Below are records; reproduce exactly the lines from the first through the one containing "- Key React".

******

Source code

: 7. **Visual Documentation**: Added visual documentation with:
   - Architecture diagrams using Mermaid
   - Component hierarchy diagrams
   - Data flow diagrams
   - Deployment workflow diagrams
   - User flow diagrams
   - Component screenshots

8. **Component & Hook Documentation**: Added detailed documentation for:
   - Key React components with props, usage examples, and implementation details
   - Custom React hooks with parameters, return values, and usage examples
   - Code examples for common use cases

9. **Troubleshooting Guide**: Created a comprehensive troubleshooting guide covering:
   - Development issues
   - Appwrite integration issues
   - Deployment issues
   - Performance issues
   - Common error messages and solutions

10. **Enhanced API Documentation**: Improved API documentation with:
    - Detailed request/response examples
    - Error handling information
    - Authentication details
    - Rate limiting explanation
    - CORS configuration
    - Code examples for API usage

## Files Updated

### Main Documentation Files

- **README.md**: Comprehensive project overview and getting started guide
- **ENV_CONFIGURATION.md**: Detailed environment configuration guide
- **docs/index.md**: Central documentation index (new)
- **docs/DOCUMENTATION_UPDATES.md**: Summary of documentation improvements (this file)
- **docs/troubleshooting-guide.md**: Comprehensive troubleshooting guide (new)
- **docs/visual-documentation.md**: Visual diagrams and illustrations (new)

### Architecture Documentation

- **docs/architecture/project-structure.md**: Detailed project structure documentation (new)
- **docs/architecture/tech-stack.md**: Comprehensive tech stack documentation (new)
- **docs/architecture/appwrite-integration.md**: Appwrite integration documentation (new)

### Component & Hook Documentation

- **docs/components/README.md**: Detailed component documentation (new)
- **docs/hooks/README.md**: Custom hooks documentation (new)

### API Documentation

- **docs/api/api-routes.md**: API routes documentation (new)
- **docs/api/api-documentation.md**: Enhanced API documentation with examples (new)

******

◆ Exercise result ◆
Source code

: 7. **Visual Documentation**: Added visual documentation with:
   - Architecture diagrams using Mermaid
   - Component hierarchy diagrams
   - Data flow diagrams
   - Deployment workflow diagrams
   - User flow diagrams
   - Component screenshots

8. **Component & Hook Documentation**: Added detailed documentation for:
   - Key React components with props, usage examples, and implementation details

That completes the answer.